Developed by the British Plastics Federation (BPF), in conjunction with the CTPA and Food and Drink Federation (FDF), the Recycled Content Used in Plastic Packaging Applications guidelines provided answers on how to measure recycled content and highlighted “important regulatory and technical considerations” when incorporating recycled materials into final packaging, the CTPA said.
Current regulations and technical constraints meant it remained impossible to incorporate recycled materials into many types of plastic packaging, largely due to rigorous safety requirements in place to protect human health. Whilst the guidance had been developed as a tool for industry, it also aimed to help policymakers better understand the sector-specific issues,” the trio of industry federations behind it said.
Unlocking sustainable innovation
Christine Lawson, sustainability and technical affairs manager at CTPA, said the guidance was particularly important for a “fast-moving and incredibly innovative” cosmetics and personal care sector.
“It will inform and help companies build-in decisions from the early stages of product development to create the most sustainable ways of presenting products with minimum environmental impact and enhancing circularity of resources,” Lawson said.
Packaging and recyclability of a product played a “vital part in consumer choice”, she said, and so the guidance was particularly timely.
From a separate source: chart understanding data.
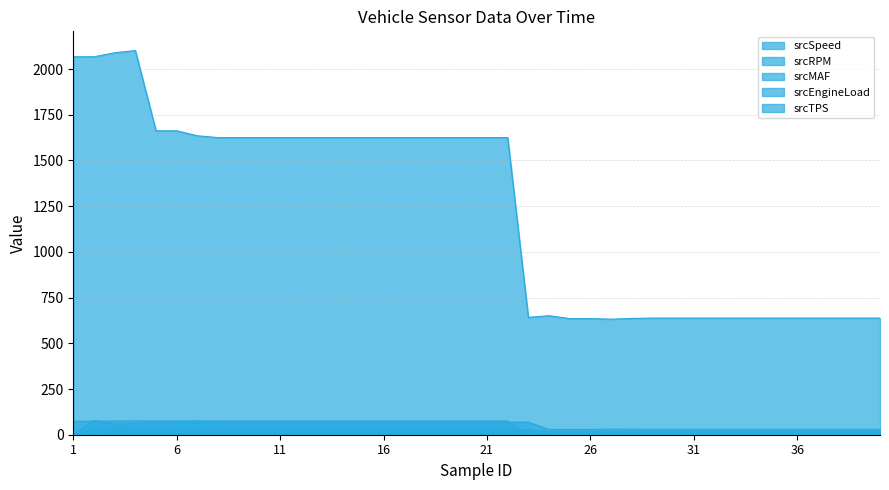

List the series in order of their peak value, lowest first.

srcMAF, srcTPS, srcSpeed, srcEngineLoad, srcRPM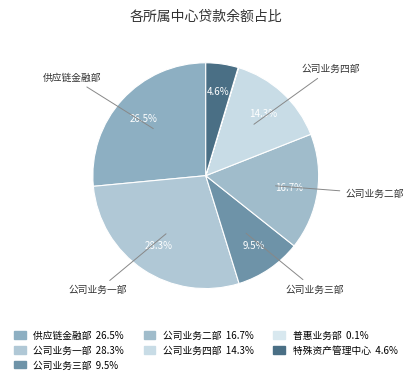

How many slices are in this pie chart?

7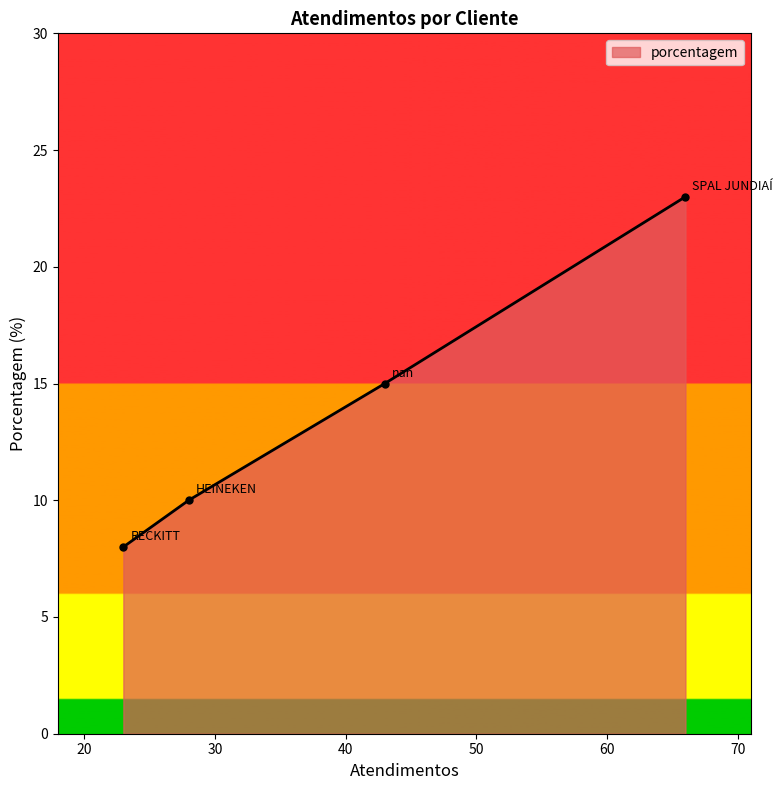

True or false: the data has more than 0 interior local peaks.

False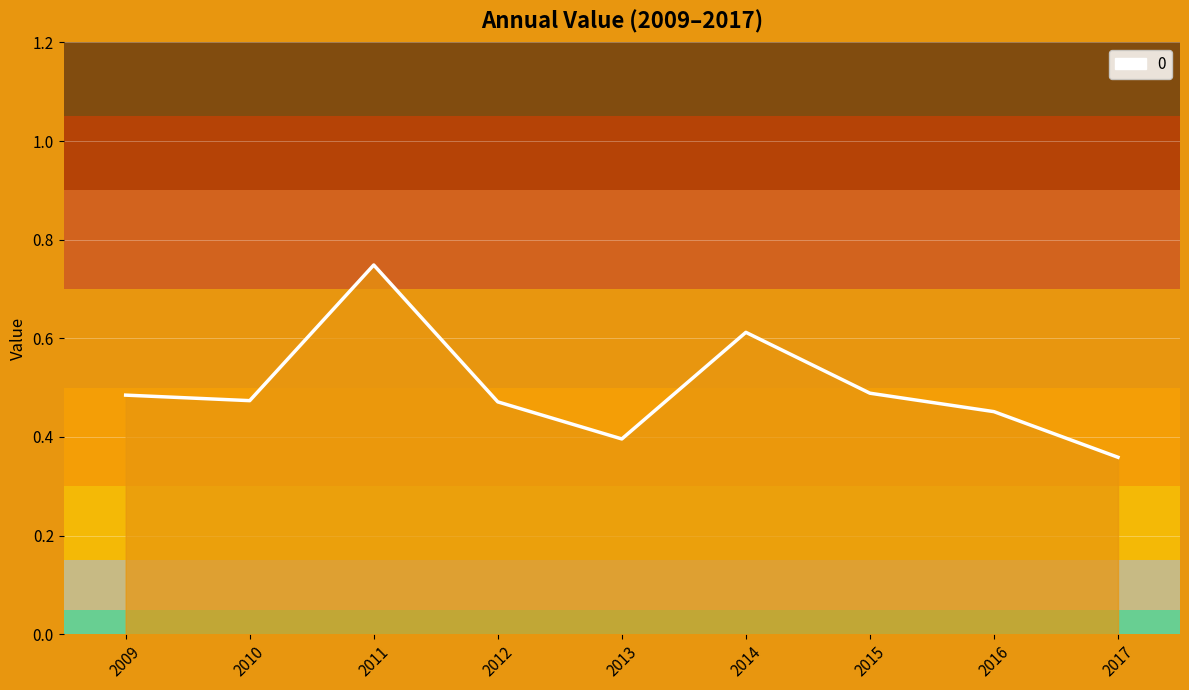

Is it true that the value at 2015 is 0.8?

False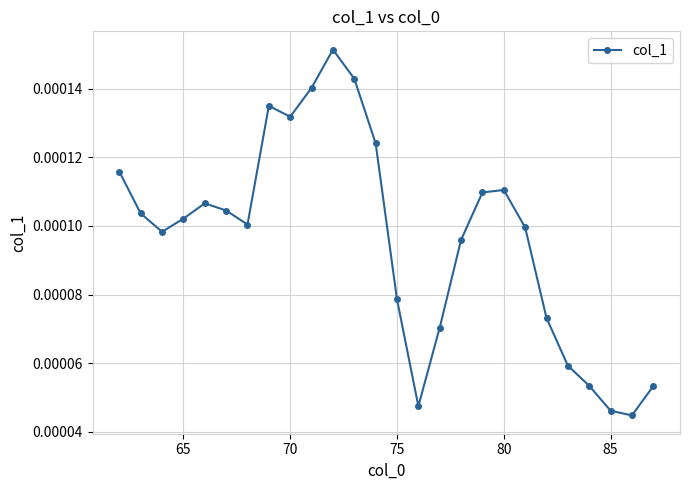

How many values are between 0 and 1?

26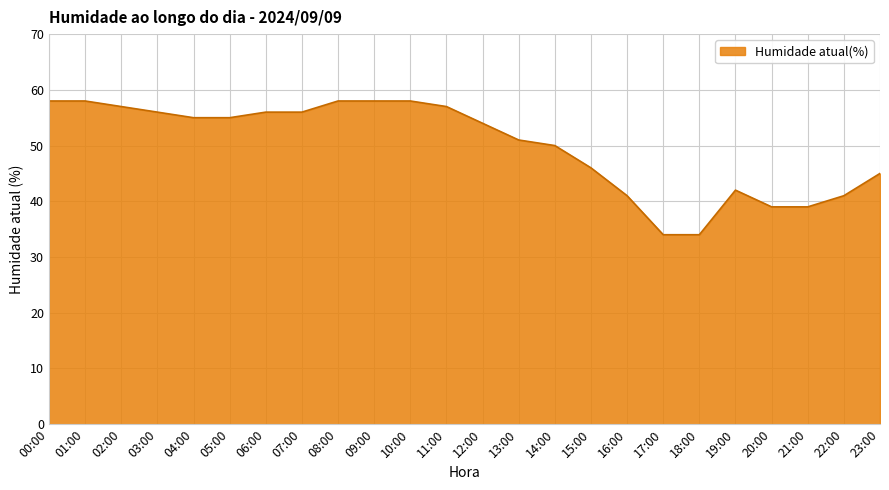

What is the difference between the values at 15:00 and 00:00?

12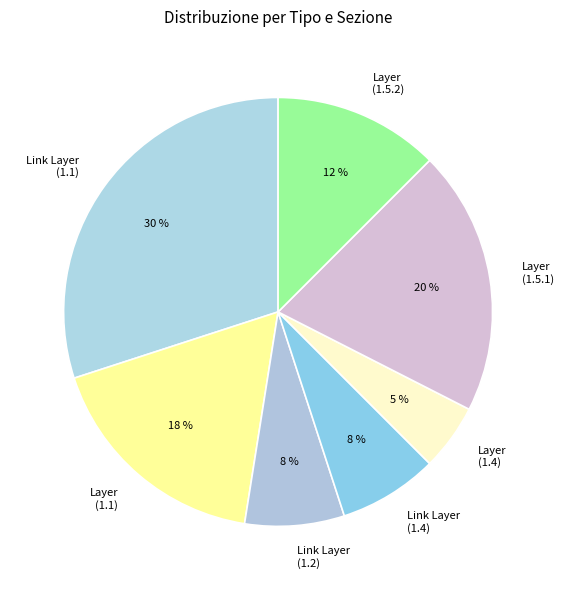

Is there any slice that represents more than half of the pie?

No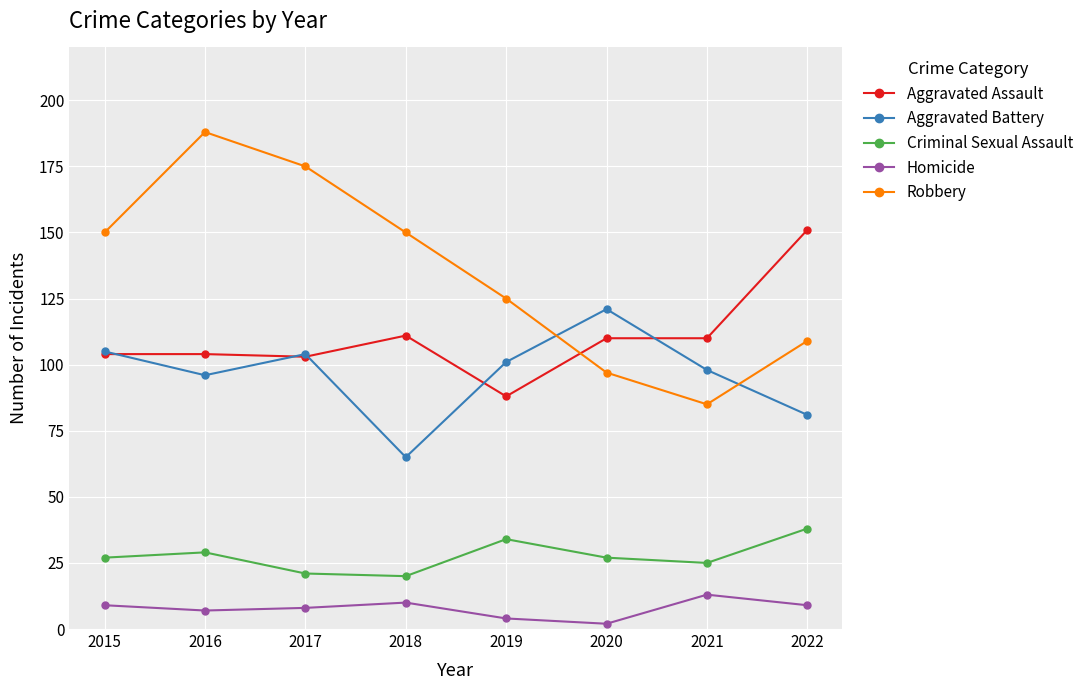

Which series has the widest spread of values?

Robbery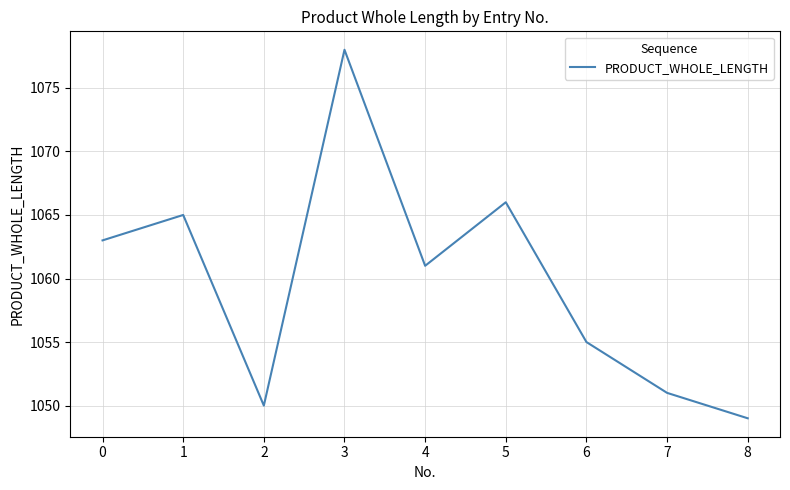

True or false: the data has more than 0 interior local peaks.

True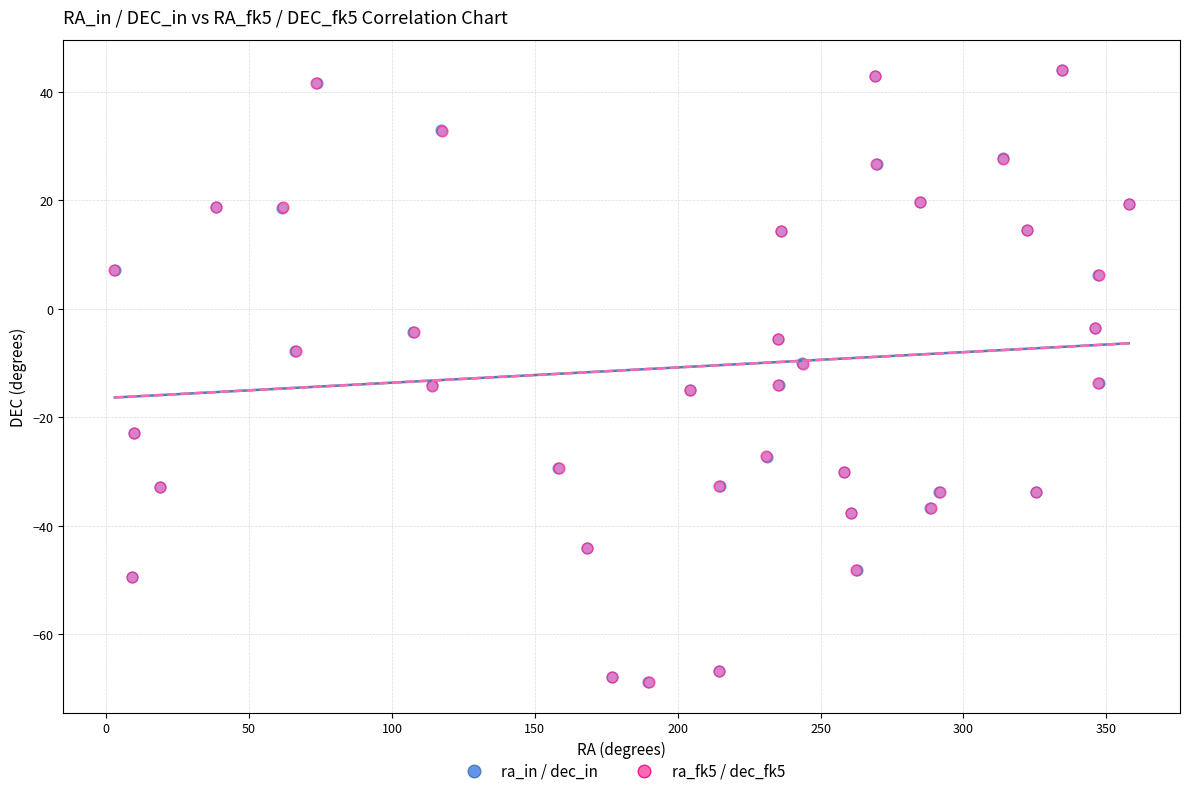

What are all the series names shown in the legend?

ra_in / dec_in, ra_fk5 / dec_fk5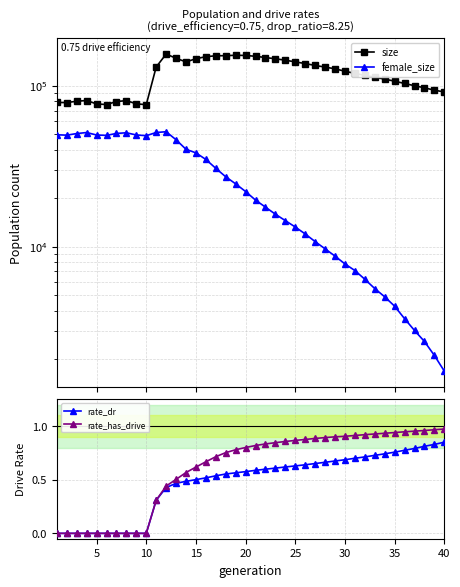

True or false: rate_has_drive and size cross at least once.

False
Barry Turner, plastics and flexible packaging group director at the BPF, said the work aimed to ultimately assist industry in maximising use of recycled content and bring businesses closer to target circular economy models.
“The inclusion of recycled materials in packaging can have environmental benefits of resource efficiency and carbon savings,” Turner said.
Just last month, the European Commission adopted its latest Circular Economy Action Plan for Europe – part of its wider European Green Deal published late last year.
Debunking regulation and measuring recycled materials
All cosmetic products manufactured and supplied in the UK and across the EU were governed by the Cosmetics Regulation (EC) No. 1223/2009 and its amendments.
The guidance document acknowledged that whilst there were “no specific regulations governing the inclusion of recycled content in cosmetic products”, this Regulation implied that packaging purity and stability had to exist to ensure the safety of final products. There were also other EC regulations in place that had to be considered when working with recycled materials in packaging, including the REACH Regulation and EC Directive on Packaging and Packaging Waste, among others, it said.
In terms of measuring recycled content, the guidance said there was “no widely agreed method” but suggested “the only practical way” was to measure and audit a business on a mass balance basis, according to polymer type across individual sites rather than individual SKUs.
Mass Balance, as per the Ellen MacArthur definition, was “a consideration of the input, output, and distribution of a substance between streams in a process or stage” it said.
Plastic promises in a ‘new era of transparency’
A wealth of beauty and personal care brands worldwide had already made extensive plastic reduction pledges, with many opting to slash virgin plastic use and incorporate recycled materials or alternatives like paperboard.
Unilever, for example, last year pledged to halve virgin plastic use across its entire portfolio by 2025, either cutting use completely or using alternatives like cardboard, bamboo and recycled materials. The Body Shop also planned to replace all recycled PET with Fair Trade plastic within three years.
Conversation on sustainable packaging development in cosmetics and personal care was high up on the agenda at last year’s ADF/PCD Paris event too, with a plethora of talks focused on the issue.
In one session, Aude Charbonneaux, sustainability manager at packaging specialist Albéa Group, talked about how improving packaging circularity had to be done responsibly and collectively. “We are in a new era of transparency. So, everything we do – all the decisions we make, all the providers we work with – all of this is under the spotlight,” Charbonneaux told attendees.
Industry, she said, had to aim for circularity but the future also required better lifecycle analysis and recycling capabilities.
Bioplastics innovation 'poorly covered' in cosmetics
A recent report from Clarivate Analytics on bioplastics innovation – scanning global patent filings across food, drink and cosmetics – concluded bioplastics innovation in cosmetics was “particularly poorly covered”. Findings showed patents specifically for cosmetics to be significantly behind food and drink innovations.
Ed White, head of analytics at Clarivate and co-author of the report, told CosmeticsDesign-Europe this was somewhat surprising because of strong consumer pressure around sustainability.